(What you are asked to do) Will you extract the entries word for word? Images should not appear in the copy.
=== Extracted entries ===
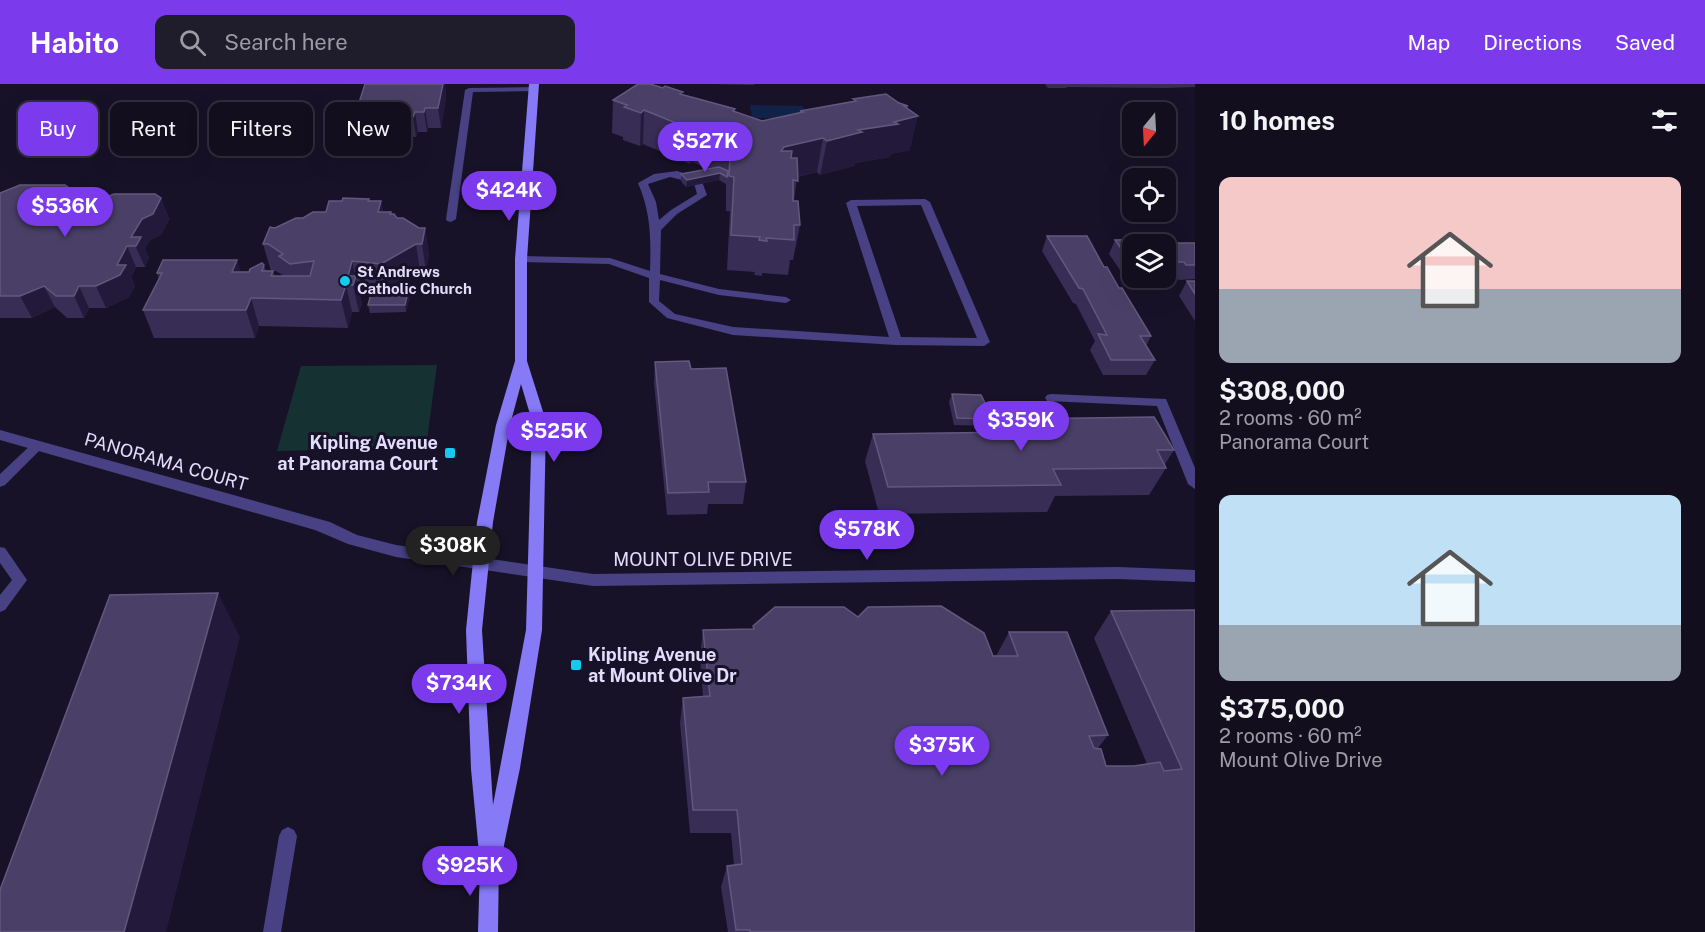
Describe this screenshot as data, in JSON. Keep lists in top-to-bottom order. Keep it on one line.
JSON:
{"streets":{"street":["PANORAMA COURT","MOUNT OLIVE DRIVE"]},"crossings":[["PANORAMA COURT","MOUNT OLIVE DRIVE"]],"places":{"other":["St Andrews Catholic Church"],"transit":["Kipling Avenue at Panorama Court","Kipling Avenue at Mount Olive Dr"]},"north":"bottom","page":{"header":"Habito","search":"Search here","nav":["Map","Directions","Saved"],"heading":"10 homes","chip":["Buy","Rent","Filters","New"],"price":["$527K","$424K","$536K","$359K","$525K","$578K","$308K","$734K","$375K","$925K"],"list":[{"name":"$308,000","note":"2 rooms · 60 m² · Panorama Court"},{"name":"$375,000","note":"2 rooms · 60 m² · Mount Olive Drive"}]}}
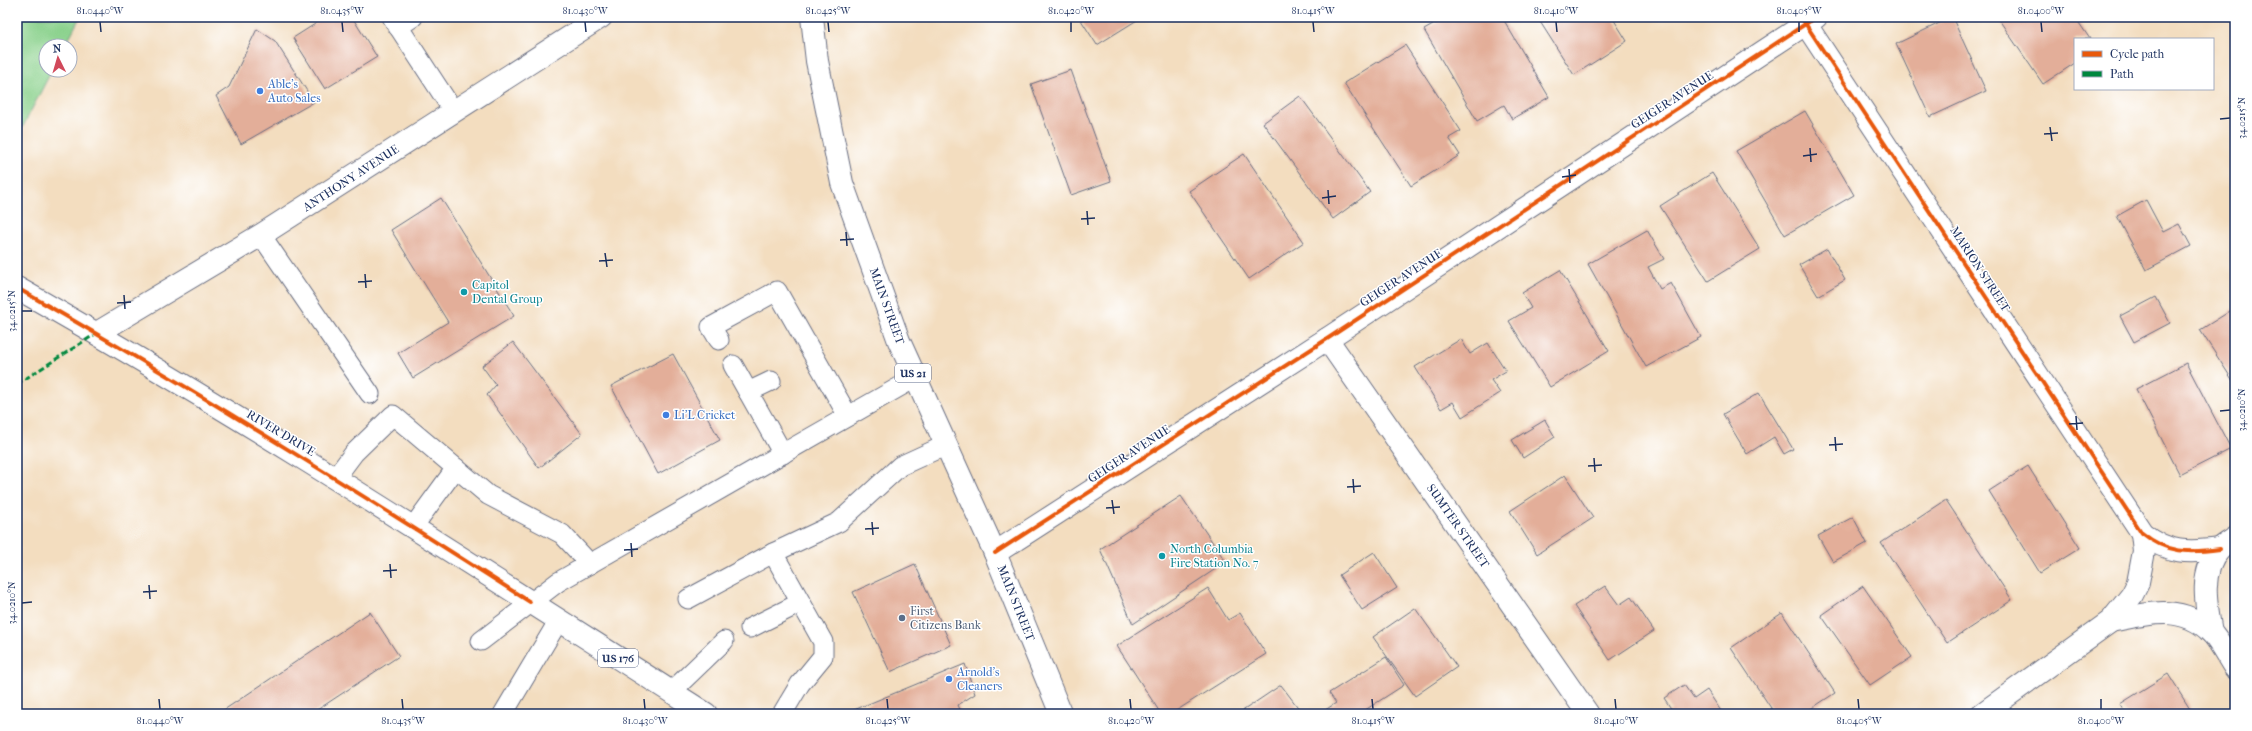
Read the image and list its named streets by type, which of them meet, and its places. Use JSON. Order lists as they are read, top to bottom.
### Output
{
  "streets": {
    "street": [
      "GEIGER AVENUE",
      "ANTHONY AVENUE",
      "MARION STREET",
      "MAIN STREET",
      "US 21",
      "RIVER DRIVE",
      "SUMTER STREET",
      "US 176"
    ]
  },
  "crossings": [
    ["GEIGER AVENUE", "MARION STREET"],
    ["GEIGER AVENUE", "MAIN STREET"],
    ["GEIGER AVENUE", "SUMTER STREET"],
    ["ANTHONY AVENUE", "RIVER DRIVE"]
  ],
  "places": [
    "Able's Auto Sales",
    "Capitol Dental Group",
    "Li'L Cricket",
    "North Columbia Fire Station No. 7",
    "First Citizens Bank",
    "Arnold's Cleaners"
  ],
  "legend": ["Cycle path", "Path"],
  "north": "top",
  "coordinates": [
    "81.0440°W",
    "81.0435°W",
    "81.0430°W",
    "81.0425°W",
    "81.0420°W",
    "81.0415°W",
    "81.0410°W",
    "81.0405°W",
    "81.0400°W",
    "34.0215°N",
    "34.0210°N"
  ]
}
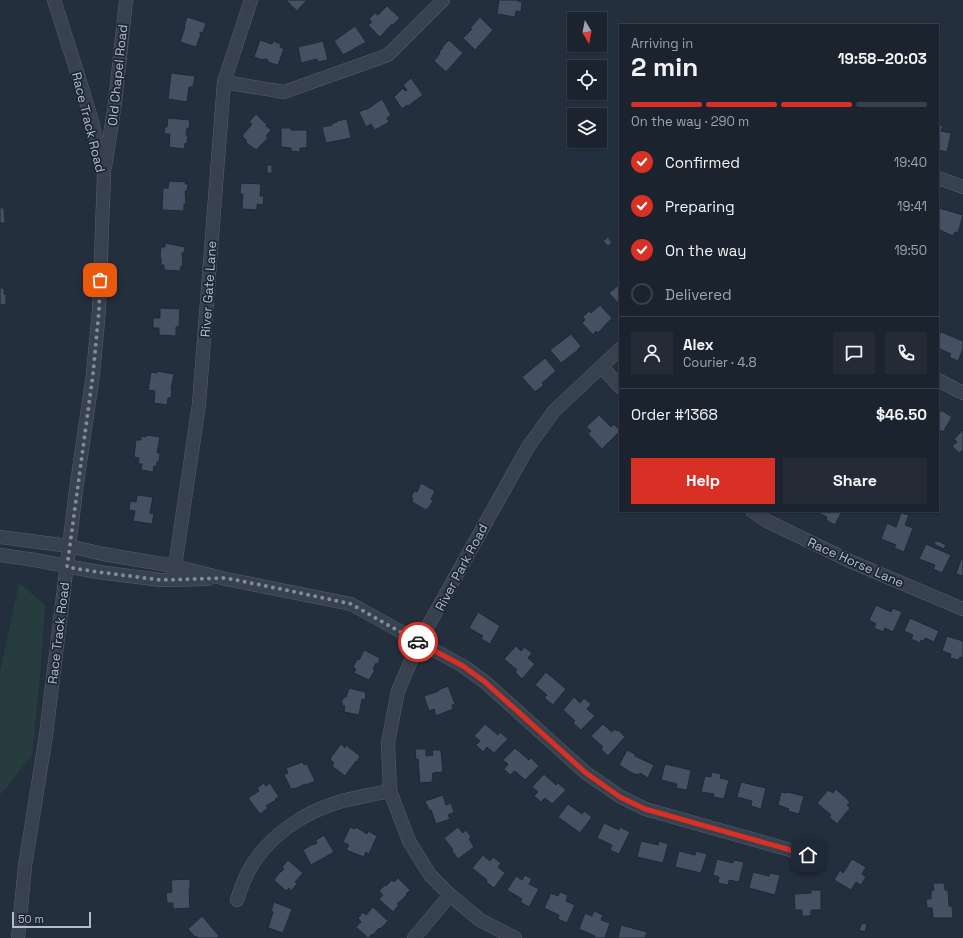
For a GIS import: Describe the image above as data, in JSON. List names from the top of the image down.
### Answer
{
  "streets": {
    "street": [
      "Old Chapel Road",
      "Race Track Road",
      "River Gate Lane",
      "Race Horse Lane",
      "River Park Road"
    ]
  },
  "crossings": [
    ["Old Chapel Road", "Race Track Road"]
  ],
  "scale_bar": "50 m",
  "north": "bottom",
  "page": {
    "heading": ["2 min", "Arriving in", "19:58–20:03"],
    "panel": [
      "Alex",
      "Courier · 4.8",
      "Order #1368",
      "$46.50"
    ],
    "bar": "On the way · 290 m",
    "list": [
      ["Confirmed", "19:40"],
      ["Preparing", "19:41"],
      ["On the way", "19:50"],
      "Delivered"
    ],
    "buttons": ["Help", "Share"],
    "scale": "50 m"
  }
}
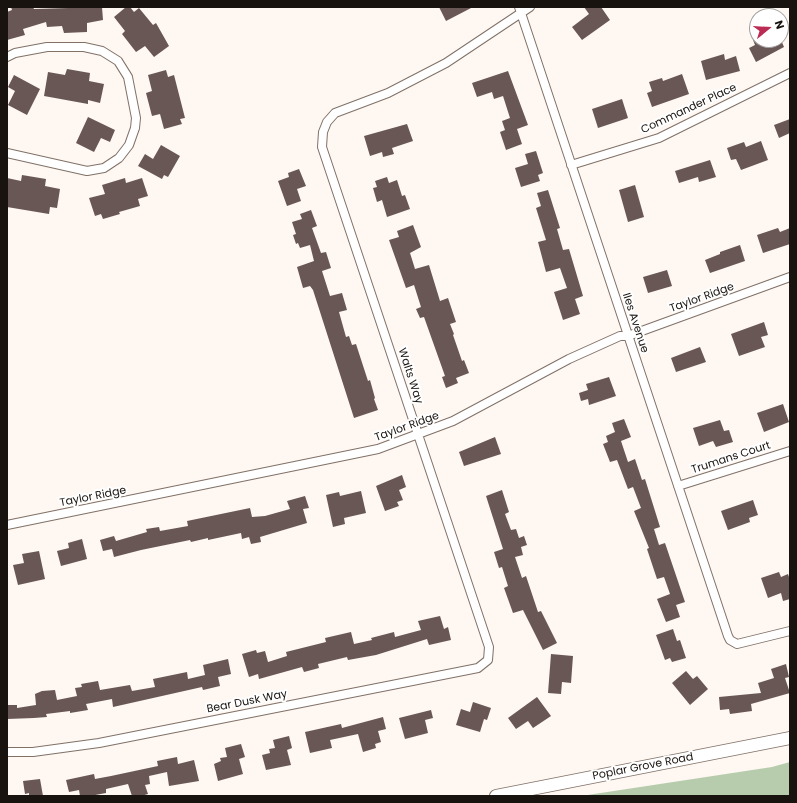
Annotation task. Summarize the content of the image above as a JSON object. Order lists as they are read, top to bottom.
{
  "streets": {
    "main road": ["Poplar Grove Road"],
    "street": [
      "Commander Place",
      "Taylor Ridge",
      "Iles Avenue",
      "Walts Way",
      "Trumans Court",
      "Bear Dusk Way"
    ]
  },
  "crossings": [
    ["Commander Place", "Iles Avenue"],
    ["Taylor Ridge", "Iles Avenue"],
    ["Taylor Ridge", "Walts Way"],
    ["Iles Avenue", "Walts Way"],
    ["Iles Avenue", "Trumans Court"],
    ["Walts Way", "Bear Dusk Way"]
  ],
  "north": "right"
}
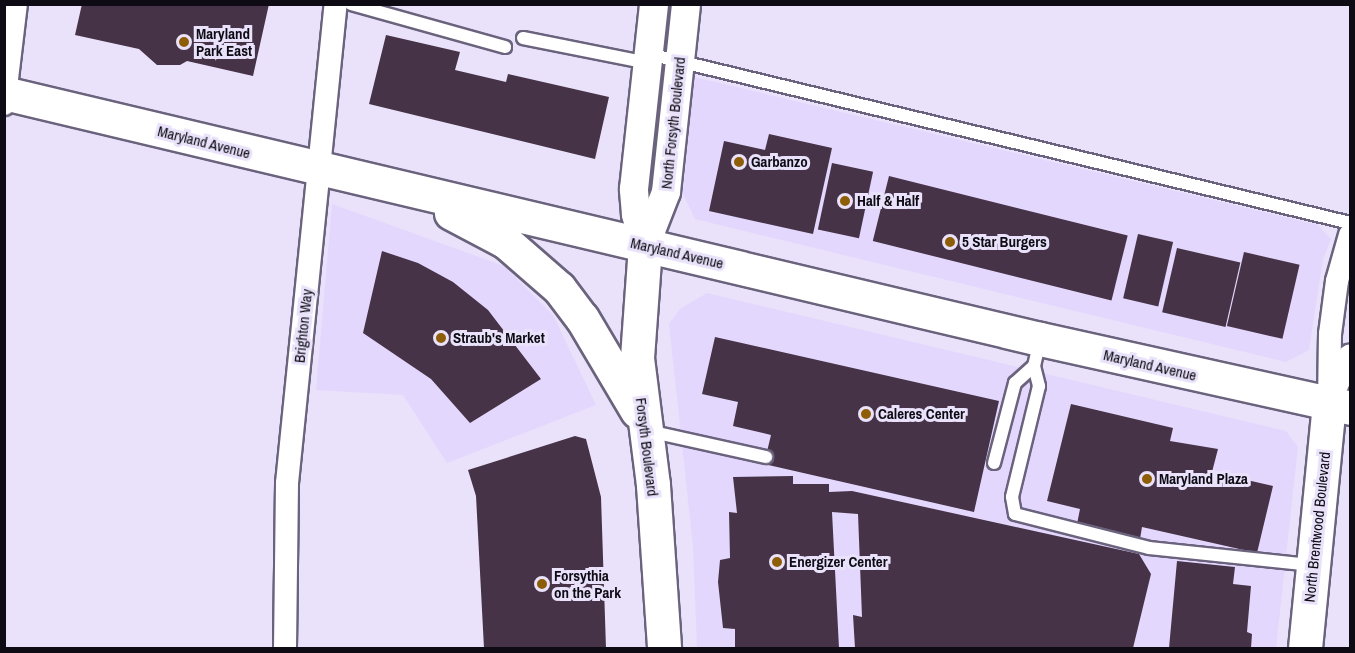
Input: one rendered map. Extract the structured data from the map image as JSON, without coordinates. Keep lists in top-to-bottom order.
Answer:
{
  "streets": {
    "main road": ["Maryland Avenue", "Forsyth Boulevard", "North Brentwood Boulevard"],
    "street": ["North Forsyth Boulevard", "Brighton Way"]
  },
  "crossings": [
    ["North Forsyth Boulevard", "Maryland Avenue"],
    ["North Forsyth Boulevard", "Forsyth Boulevard"],
    ["Maryland Avenue", "Brighton Way"],
    ["Maryland Avenue", "Forsyth Boulevard"],
    ["Maryland Avenue", "North Brentwood Boulevard"]
  ],
  "places": [
    "Maryland Park East",
    "Garbanzo",
    "Half & Half",
    "5 Star Burgers",
    "Straub's Market",
    "Caleres Center",
    "Maryland Plaza",
    "Energizer Center",
    "Forsythia on the Park"
  ]
}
===
(Result below)
Describe this screenshot as data, in JSON. Keep lists in top-to-bottom order. Keep it on one line.
JSON:
{"streets":{"street":["PANORAMA COURT","MOUNT OLIVE DRIVE"]},"crossings":[["PANORAMA COURT","MOUNT OLIVE DRIVE"]],"places":{"other":["St Andrews Catholic Church"],"transit":["Kipling Avenue at Panorama Court","Kipling Avenue at Mount Olive Dr"]},"north":"bottom","page":{"header":"Habito","search":"Search here","nav":["Map","Directions","Saved"],"heading":"10 homes","chip":["Buy","Rent","Filters","New"],"price":["$527K","$424K","$536K","$359K","$525K","$578K","$308K","$734K","$375K","$925K"],"list":[{"name":"$308,000","note":"2 rooms · 60 m² · Panorama Court"},{"name":"$375,000","note":"2 rooms · 60 m² · Mount Olive Drive"}]}}
Read the image and list its named streets by type, which of them meet, and its places. Use JSON. Order lists as they are read, top to bottom.
### Output
{
  "streets": {
    "street": [
      "GEIGER AVENUE",
      "ANTHONY AVENUE",
      "MARION STREET",
      "MAIN STREET",
      "US 21",
      "RIVER DRIVE",
      "SUMTER STREET",
      "US 176"
    ]
  },
  "crossings": [
    ["GEIGER AVENUE", "MARION STREET"],
    ["GEIGER AVENUE", "MAIN STREET"],
    ["GEIGER AVENUE", "SUMTER STREET"],
    ["ANTHONY AVENUE", "RIVER DRIVE"]
  ],
  "places": [
    "Able's Auto Sales",
    "Capitol Dental Group",
    "Li'L Cricket",
    "North Columbia Fire Station No. 7",
    "First Citizens Bank",
    "Arnold's Cleaners"
  ],
  "legend": ["Cycle path", "Path"],
  "north": "top",
  "coordinates": [
    "81.0440°W",
    "81.0435°W",
    "81.0430°W",
    "81.0425°W",
    "81.0420°W",
    "81.0415°W",
    "81.0410°W",
    "81.0405°W",
    "81.0400°W",
    "34.0215°N",
    "34.0210°N"
  ]
}
For a GIS import: Describe the image above as data, in JSON. List names from the top of the image down.
### Answer
{
  "streets": {
    "street": [
      "Old Chapel Road",
      "Race Track Road",
      "River Gate Lane",
      "Race Horse Lane",
      "River Park Road"
    ]
  },
  "crossings": [
    ["Old Chapel Road", "Race Track Road"]
  ],
  "scale_bar": "50 m",
  "north": "bottom",
  "page": {
    "heading": ["2 min", "Arriving in", "19:58–20:03"],
    "panel": [
      "Alex",
      "Courier · 4.8",
      "Order #1368",
      "$46.50"
    ],
    "bar": "On the way · 290 m",
    "list": [
      ["Confirmed", "19:40"],
      ["Preparing", "19:41"],
      ["On the way", "19:50"],
      "Delivered"
    ],
    "buttons": ["Help", "Share"],
    "scale": "50 m"
  }
}
Annotation task. Summarize the content of the image above as a JSON object. Order lists as they are read, top to bottom.
{
  "streets": {
    "main road": ["Poplar Grove Road"],
    "street": [
      "Commander Place",
      "Taylor Ridge",
      "Iles Avenue",
      "Walts Way",
      "Trumans Court",
      "Bear Dusk Way"
    ]
  },
  "crossings": [
    ["Commander Place", "Iles Avenue"],
    ["Taylor Ridge", "Iles Avenue"],
    ["Taylor Ridge", "Walts Way"],
    ["Iles Avenue", "Walts Way"],
    ["Iles Avenue", "Trumans Court"],
    ["Walts Way", "Bear Dusk Way"]
  ],
  "north": "right"
}
Input: one rendered map. Extract the structured data from the map image as JSON, without coordinates. Keep lists in top-to-bottom order.
Answer:
{
  "streets": {
    "main road": ["Maryland Avenue", "Forsyth Boulevard", "North Brentwood Boulevard"],
    "street": ["North Forsyth Boulevard", "Brighton Way"]
  },
  "crossings": [
    ["North Forsyth Boulevard", "Maryland Avenue"],
    ["North Forsyth Boulevard", "Forsyth Boulevard"],
    ["Maryland Avenue", "Brighton Way"],
    ["Maryland Avenue", "Forsyth Boulevard"],
    ["Maryland Avenue", "North Brentwood Boulevard"]
  ],
  "places": [
    "Maryland Park East",
    "Garbanzo",
    "Half & Half",
    "5 Star Burgers",
    "Straub's Market",
    "Caleres Center",
    "Maryland Plaza",
    "Energizer Center",
    "Forsythia on the Park"
  ]
}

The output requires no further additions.